* _What to work on_
Copy the following lines word for word, from the line containing "locality: Sterile hillsides, Chester" through the line containing "collection date: 1972-10-14", both included.

Dataset excerpt
◆ ◆ ◆ ◆ ◆

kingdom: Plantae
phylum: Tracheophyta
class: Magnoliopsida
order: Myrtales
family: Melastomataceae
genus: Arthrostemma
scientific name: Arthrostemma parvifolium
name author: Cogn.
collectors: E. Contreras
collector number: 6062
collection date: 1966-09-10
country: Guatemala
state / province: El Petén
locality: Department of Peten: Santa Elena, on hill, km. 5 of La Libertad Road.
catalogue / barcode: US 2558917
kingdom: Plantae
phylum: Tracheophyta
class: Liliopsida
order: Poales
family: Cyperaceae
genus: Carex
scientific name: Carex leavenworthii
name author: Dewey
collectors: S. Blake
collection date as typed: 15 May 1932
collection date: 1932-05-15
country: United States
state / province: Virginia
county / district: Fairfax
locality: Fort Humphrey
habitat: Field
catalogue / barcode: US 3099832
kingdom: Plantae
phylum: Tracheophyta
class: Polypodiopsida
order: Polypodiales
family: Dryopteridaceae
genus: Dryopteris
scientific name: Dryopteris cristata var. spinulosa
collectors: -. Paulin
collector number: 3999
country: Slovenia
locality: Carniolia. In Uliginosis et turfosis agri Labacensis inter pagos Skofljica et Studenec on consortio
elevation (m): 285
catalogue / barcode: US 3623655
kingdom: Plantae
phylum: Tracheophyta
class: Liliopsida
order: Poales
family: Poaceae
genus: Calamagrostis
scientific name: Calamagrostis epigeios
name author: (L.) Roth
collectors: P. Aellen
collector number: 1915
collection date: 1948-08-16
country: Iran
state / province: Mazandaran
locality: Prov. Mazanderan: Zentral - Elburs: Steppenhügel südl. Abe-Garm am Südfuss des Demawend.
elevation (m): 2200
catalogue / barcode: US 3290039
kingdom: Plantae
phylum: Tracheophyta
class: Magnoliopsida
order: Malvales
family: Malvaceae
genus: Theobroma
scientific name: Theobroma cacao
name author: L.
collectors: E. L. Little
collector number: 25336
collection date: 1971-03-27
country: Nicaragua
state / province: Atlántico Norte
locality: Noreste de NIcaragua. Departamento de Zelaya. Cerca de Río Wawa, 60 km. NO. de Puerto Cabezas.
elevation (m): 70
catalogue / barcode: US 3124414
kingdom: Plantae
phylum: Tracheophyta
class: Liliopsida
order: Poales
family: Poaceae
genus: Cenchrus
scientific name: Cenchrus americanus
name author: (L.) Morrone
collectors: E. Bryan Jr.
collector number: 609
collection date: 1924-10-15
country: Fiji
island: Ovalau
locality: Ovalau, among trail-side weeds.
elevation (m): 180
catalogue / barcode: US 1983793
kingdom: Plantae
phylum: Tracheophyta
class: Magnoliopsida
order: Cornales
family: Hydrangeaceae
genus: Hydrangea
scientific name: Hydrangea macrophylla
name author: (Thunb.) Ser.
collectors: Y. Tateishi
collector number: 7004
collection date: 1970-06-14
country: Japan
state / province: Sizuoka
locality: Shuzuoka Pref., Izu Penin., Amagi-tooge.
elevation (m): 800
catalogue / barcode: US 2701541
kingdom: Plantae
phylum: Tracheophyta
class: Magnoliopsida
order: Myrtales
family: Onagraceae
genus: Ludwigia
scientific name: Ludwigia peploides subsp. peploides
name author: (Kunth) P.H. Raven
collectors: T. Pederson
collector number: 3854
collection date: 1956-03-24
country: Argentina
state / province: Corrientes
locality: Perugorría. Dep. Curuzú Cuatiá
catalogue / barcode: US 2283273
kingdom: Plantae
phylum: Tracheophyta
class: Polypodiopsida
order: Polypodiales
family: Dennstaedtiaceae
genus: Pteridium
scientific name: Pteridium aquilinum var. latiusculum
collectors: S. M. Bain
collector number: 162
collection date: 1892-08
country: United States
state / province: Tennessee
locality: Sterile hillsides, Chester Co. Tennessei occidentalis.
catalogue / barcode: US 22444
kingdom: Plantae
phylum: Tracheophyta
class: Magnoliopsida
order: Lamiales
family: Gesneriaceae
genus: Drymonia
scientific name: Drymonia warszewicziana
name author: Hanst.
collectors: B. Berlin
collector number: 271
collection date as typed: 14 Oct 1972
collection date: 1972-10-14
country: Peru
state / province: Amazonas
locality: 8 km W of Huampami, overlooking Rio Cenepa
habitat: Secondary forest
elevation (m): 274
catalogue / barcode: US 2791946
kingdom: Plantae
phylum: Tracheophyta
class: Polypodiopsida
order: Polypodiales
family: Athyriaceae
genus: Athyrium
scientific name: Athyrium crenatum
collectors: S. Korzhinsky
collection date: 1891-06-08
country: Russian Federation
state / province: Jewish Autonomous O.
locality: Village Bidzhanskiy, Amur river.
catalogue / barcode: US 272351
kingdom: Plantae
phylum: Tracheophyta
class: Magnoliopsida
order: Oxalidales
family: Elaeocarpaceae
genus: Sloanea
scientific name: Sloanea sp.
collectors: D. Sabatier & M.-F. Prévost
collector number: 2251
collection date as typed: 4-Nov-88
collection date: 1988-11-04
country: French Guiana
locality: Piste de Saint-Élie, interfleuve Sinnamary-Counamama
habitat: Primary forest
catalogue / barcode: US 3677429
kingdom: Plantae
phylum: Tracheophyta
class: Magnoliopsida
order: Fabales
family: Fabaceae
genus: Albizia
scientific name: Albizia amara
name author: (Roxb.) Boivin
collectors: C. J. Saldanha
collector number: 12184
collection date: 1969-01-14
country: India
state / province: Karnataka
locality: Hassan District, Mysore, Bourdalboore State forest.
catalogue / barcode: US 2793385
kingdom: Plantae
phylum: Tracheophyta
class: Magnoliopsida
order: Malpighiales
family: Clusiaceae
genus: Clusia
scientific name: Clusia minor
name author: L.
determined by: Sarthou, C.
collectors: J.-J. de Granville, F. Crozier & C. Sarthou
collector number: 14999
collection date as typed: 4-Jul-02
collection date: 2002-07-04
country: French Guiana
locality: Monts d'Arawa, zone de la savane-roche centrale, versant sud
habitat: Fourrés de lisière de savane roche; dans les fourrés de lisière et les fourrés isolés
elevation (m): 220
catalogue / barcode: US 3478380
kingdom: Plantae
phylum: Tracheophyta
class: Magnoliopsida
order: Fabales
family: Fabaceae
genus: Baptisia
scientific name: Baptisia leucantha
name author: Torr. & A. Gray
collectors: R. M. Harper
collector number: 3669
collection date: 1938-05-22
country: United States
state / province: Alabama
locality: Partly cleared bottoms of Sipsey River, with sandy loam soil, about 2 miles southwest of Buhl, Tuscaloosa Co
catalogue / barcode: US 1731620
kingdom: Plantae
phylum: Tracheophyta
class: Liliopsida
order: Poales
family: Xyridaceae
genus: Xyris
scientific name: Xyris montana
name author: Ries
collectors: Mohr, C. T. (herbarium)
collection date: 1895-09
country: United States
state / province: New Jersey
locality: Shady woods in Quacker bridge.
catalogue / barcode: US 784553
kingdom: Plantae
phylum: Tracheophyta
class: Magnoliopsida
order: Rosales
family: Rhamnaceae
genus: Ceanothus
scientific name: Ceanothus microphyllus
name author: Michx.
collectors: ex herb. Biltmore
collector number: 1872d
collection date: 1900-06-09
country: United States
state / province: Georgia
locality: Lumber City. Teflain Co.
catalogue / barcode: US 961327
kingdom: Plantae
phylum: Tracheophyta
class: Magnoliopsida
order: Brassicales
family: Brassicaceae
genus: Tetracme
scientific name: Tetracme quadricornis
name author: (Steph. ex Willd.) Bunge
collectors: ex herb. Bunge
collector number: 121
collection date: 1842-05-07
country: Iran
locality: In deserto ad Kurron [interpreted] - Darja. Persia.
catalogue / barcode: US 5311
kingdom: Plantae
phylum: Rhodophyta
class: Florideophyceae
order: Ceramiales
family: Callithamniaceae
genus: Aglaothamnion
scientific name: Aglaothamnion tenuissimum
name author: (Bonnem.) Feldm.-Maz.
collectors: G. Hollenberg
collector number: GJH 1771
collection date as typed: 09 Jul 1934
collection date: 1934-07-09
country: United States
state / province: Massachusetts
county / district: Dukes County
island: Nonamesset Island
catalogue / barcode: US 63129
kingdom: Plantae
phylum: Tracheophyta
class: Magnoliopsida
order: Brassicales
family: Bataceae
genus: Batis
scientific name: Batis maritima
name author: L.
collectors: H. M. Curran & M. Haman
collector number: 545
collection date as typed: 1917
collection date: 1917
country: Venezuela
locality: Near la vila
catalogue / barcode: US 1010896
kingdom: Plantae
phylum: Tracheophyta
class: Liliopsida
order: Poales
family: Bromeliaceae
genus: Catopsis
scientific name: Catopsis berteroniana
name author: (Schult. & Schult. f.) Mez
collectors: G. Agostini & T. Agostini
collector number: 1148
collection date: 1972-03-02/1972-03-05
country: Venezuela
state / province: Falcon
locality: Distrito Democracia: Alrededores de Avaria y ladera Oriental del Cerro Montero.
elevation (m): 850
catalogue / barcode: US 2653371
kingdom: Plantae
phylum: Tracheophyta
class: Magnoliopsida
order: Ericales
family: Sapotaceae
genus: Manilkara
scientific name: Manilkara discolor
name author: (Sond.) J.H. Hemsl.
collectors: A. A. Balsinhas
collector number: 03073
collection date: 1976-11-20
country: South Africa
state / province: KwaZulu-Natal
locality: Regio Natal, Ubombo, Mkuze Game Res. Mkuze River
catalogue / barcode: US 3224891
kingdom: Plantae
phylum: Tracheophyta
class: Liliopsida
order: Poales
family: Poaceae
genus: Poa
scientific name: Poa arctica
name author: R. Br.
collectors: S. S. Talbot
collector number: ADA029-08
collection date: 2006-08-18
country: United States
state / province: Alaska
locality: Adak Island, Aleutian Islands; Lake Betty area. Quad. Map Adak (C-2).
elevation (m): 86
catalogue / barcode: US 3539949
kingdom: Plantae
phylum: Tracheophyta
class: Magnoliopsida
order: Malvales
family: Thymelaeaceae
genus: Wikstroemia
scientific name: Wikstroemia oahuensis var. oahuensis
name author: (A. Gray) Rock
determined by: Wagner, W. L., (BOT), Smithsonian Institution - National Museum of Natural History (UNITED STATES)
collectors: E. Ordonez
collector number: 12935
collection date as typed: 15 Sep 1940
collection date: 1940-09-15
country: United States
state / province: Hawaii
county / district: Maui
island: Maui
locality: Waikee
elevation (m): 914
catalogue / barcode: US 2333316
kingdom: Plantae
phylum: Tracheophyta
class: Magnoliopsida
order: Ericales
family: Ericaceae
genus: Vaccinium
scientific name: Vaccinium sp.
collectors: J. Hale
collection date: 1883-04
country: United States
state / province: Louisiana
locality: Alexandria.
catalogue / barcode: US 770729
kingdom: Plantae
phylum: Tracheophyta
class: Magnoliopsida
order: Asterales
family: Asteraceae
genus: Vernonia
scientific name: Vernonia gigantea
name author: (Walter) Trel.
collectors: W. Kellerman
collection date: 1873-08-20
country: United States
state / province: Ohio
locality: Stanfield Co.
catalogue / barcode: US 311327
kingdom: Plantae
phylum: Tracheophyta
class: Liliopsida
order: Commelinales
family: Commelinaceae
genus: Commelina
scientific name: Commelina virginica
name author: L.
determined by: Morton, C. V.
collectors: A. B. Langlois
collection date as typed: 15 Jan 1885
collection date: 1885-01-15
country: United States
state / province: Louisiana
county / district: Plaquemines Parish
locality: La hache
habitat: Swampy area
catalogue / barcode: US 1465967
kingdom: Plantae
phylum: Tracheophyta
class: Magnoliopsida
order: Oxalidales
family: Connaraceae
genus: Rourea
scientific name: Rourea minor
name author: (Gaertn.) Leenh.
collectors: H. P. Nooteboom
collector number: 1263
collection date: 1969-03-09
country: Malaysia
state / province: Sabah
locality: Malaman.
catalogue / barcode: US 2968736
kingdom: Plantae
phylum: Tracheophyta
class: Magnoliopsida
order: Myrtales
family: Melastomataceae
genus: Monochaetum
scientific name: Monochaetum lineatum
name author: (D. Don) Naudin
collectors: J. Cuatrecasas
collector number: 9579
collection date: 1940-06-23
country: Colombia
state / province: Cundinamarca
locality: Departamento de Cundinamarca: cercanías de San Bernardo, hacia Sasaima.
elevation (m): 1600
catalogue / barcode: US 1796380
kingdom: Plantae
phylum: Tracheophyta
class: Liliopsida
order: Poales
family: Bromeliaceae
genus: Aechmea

◆ ◆ ◆ ◆ ◆

* _Exercise solution_
locality: Sterile hillsides, Chester Co. Tennessei occidentalis.
catalogue / barcode: US 22444
kingdom: Plantae
phylum: Tracheophyta
class: Magnoliopsida
order: Lamiales
family: Gesneriaceae
genus: Drymonia
scientific name: Drymonia warszewicziana
name author: Hanst.
collectors: B. Berlin
collector number: 271
collection date as typed: 14 Oct 1972
collection date: 1972-10-14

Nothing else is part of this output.